DOCUMENT EXTRACT:
Grant Award Details

Improving the efficacy and tolerability of clinically validated remyelination-inducing molecules using developable combinations of approved drugs
Grant Number: 
DISC2-13063
Project Objective: 
  • Using 8 approved drugs (3 M1 antagonists, 3 VDR agonists, bexarotene, tamoxifen), to identify a 2-drug combination (development candidate) with improved efficacy and tolerability as compared to monotherapies in a rodent remyelination model.
Investigator: 
Type: 
PI
Disease Focus: 
Multiple Sclerosis
Neurological Disorders
Human Stem Cell Use: 
Adult Stem Cell
Award Value: 
$1,554,126
Status: 
Active

Grant Application Details

Application Title: 
  • Improving the efficacy and tolerability of clinically validated remyelination-inducing molecules using developable combinations of approved drugs
Public Abstract: 

Research Objective

The candidate is a fixed dose binary small molecule drug combination, consisting of two agents that act synergistically on a multipotent stem cell population in the CNS to stimulate remyelination.

Impact

The proposed studies will address bottleneck issues related to the effect size and tolerability of clinically validated remyelination drug classes.

TASK ITEM:
Answer these from the grant award details:
1. What is the grant number?
2. How many approved drugs does the project objective say will be used?
3. What type of human stem cell use is listed?
The rows aren't needed here.

GIVEN ENTRIES:
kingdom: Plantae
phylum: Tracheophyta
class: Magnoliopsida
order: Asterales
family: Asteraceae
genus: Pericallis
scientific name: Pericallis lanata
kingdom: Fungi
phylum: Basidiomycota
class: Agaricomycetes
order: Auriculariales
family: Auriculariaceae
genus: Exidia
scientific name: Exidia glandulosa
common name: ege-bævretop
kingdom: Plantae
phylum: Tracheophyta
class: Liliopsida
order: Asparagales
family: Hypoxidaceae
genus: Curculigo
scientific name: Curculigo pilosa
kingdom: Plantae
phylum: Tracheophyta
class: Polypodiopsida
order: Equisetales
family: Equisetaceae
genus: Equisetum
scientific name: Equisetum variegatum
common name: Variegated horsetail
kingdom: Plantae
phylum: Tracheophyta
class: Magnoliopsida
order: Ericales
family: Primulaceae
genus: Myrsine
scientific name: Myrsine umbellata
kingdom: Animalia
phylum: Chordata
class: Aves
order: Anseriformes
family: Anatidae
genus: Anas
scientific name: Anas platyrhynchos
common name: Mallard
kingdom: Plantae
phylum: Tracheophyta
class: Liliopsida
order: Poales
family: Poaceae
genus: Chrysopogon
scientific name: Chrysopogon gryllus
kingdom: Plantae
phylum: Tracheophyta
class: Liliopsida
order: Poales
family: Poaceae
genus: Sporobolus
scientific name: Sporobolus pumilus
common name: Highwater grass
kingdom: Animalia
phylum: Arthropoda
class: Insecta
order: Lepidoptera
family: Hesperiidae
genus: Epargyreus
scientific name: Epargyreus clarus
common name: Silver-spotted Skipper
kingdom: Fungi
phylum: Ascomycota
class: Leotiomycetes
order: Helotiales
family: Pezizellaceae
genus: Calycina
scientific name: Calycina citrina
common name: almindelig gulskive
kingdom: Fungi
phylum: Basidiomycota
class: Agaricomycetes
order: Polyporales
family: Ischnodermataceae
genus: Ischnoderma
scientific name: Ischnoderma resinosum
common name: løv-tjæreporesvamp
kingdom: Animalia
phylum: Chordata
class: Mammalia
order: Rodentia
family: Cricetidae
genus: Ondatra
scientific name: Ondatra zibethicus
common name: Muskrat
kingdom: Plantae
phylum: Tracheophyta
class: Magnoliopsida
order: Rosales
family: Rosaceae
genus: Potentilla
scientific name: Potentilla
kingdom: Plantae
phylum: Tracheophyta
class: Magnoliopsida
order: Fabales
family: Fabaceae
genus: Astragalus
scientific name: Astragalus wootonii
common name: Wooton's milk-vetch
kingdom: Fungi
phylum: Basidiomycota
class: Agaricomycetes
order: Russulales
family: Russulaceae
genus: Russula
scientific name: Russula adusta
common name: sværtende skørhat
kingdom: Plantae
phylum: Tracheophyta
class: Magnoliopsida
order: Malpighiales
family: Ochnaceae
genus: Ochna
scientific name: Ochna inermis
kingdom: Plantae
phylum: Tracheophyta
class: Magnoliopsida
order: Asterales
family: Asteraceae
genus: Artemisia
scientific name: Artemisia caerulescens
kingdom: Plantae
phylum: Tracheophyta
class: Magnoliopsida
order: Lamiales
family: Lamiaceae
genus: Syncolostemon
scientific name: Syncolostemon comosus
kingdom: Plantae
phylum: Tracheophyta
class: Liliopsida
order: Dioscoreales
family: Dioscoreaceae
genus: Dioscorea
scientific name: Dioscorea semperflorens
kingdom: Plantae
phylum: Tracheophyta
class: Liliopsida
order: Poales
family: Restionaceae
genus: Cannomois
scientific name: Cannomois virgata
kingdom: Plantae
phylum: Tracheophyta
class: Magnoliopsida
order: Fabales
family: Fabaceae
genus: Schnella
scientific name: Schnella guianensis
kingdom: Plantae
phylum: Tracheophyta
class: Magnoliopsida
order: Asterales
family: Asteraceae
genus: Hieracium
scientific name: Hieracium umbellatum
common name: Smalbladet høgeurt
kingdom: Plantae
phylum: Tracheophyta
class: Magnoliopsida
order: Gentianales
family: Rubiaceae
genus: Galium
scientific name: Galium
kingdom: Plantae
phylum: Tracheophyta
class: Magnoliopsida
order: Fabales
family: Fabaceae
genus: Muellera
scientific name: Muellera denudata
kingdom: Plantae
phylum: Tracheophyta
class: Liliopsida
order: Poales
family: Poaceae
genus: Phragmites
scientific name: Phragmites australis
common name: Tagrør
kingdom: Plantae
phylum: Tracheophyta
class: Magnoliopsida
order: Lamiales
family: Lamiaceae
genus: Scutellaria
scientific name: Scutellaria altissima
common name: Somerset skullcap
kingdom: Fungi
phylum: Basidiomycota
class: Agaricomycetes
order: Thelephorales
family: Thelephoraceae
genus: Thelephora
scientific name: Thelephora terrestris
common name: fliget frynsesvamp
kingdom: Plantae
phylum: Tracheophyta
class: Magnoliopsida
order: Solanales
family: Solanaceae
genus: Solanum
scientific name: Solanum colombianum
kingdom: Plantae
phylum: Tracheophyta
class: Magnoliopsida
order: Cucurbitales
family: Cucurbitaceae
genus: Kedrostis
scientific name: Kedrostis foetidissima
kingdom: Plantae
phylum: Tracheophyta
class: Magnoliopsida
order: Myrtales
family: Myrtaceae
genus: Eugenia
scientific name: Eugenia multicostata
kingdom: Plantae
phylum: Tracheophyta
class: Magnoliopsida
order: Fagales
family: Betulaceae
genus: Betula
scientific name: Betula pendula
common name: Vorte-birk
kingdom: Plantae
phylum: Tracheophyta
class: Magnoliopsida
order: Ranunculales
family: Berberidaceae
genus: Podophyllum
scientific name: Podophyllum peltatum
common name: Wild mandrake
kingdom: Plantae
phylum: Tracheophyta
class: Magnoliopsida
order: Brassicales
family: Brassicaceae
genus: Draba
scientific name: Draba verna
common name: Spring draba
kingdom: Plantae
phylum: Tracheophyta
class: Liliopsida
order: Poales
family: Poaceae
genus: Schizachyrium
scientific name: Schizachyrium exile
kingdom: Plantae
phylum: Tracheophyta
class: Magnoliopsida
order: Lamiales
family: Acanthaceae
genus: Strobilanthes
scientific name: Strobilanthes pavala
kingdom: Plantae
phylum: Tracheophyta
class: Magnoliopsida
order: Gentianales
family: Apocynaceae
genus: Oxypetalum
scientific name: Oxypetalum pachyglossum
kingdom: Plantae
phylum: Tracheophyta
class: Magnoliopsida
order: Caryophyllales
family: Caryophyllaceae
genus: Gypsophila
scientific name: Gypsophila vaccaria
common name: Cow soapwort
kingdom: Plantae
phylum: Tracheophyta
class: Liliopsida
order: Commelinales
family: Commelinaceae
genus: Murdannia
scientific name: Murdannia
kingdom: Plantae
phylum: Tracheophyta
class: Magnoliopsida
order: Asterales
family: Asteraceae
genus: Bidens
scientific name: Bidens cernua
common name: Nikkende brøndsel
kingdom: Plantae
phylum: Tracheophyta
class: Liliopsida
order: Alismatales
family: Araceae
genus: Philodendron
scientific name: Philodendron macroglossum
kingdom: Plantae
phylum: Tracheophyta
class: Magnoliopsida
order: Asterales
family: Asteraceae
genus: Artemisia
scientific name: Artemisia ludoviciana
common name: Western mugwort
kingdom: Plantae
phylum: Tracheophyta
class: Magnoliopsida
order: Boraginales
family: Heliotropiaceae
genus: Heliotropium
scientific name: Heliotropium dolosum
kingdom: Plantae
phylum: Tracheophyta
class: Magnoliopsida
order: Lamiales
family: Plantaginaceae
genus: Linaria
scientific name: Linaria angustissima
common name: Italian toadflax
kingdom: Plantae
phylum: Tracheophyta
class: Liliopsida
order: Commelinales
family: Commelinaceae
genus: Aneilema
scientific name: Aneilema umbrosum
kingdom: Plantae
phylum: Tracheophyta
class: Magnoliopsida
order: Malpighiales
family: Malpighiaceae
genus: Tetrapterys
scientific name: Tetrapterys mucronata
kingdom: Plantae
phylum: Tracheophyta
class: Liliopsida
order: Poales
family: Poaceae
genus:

WRITTEN ANSWER:
1. DISC2-13063
2. 8
3. Adult Stem Cell